Data entries
--- --- ---
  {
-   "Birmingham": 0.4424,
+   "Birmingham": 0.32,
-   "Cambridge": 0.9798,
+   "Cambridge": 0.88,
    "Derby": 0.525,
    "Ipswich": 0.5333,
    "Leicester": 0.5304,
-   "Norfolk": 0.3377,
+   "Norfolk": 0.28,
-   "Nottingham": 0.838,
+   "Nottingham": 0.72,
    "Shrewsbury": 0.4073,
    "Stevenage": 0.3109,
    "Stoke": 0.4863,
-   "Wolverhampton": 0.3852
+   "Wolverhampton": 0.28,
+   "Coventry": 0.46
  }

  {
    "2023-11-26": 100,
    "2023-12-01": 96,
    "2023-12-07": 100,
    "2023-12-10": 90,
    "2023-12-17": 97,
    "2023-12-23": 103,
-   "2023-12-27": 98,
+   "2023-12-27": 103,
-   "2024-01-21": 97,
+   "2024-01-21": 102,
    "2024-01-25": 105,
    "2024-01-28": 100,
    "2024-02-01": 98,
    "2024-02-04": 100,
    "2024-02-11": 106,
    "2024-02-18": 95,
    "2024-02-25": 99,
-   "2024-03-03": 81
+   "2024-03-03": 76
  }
--- --- ---
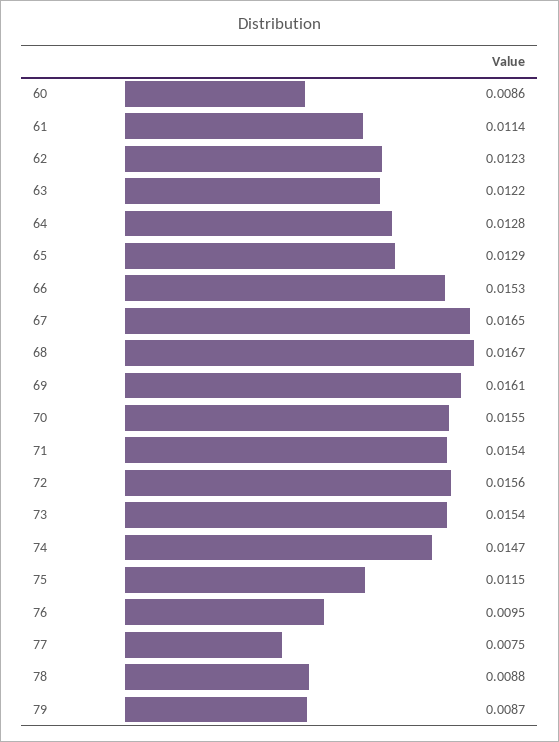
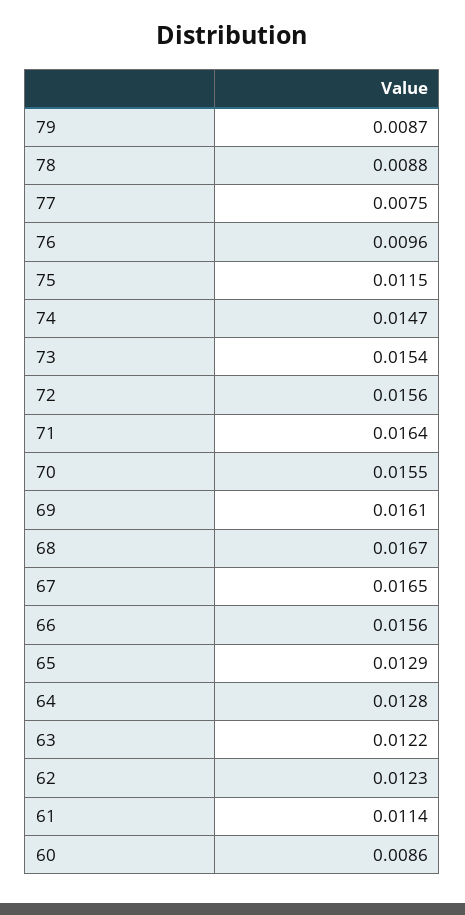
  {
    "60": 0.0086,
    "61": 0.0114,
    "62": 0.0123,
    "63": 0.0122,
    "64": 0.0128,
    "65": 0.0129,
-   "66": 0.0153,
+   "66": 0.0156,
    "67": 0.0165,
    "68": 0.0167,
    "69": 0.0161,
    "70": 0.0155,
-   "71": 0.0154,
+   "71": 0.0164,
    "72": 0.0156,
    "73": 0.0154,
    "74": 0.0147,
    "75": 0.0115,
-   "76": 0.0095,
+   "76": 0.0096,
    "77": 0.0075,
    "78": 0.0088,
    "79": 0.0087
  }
--- --- ---
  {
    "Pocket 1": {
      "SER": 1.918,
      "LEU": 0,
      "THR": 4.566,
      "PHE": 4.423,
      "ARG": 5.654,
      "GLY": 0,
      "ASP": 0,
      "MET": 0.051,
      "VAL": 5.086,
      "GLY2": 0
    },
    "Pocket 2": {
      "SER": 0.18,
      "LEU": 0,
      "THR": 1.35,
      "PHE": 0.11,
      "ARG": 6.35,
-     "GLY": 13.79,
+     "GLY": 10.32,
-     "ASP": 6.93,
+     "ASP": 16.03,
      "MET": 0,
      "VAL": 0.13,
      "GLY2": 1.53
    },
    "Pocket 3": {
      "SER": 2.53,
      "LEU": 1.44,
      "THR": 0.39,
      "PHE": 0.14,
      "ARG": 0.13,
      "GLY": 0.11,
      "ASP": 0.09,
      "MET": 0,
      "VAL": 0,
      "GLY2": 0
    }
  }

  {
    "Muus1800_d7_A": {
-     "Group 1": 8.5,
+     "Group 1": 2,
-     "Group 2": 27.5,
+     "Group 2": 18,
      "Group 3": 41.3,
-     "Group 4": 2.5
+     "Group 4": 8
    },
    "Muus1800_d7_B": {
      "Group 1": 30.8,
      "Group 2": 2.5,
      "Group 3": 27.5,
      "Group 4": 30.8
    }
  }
--- --- ---
▶ **AIM OF THE EXERCISE**
The answer must be every line from the records above that contains the word "Wolverhampton", copied in full.

▶ **TASK RESULT**
-   "Wolverhampton": 0.3852
+   "Wolverhampton": 0.28,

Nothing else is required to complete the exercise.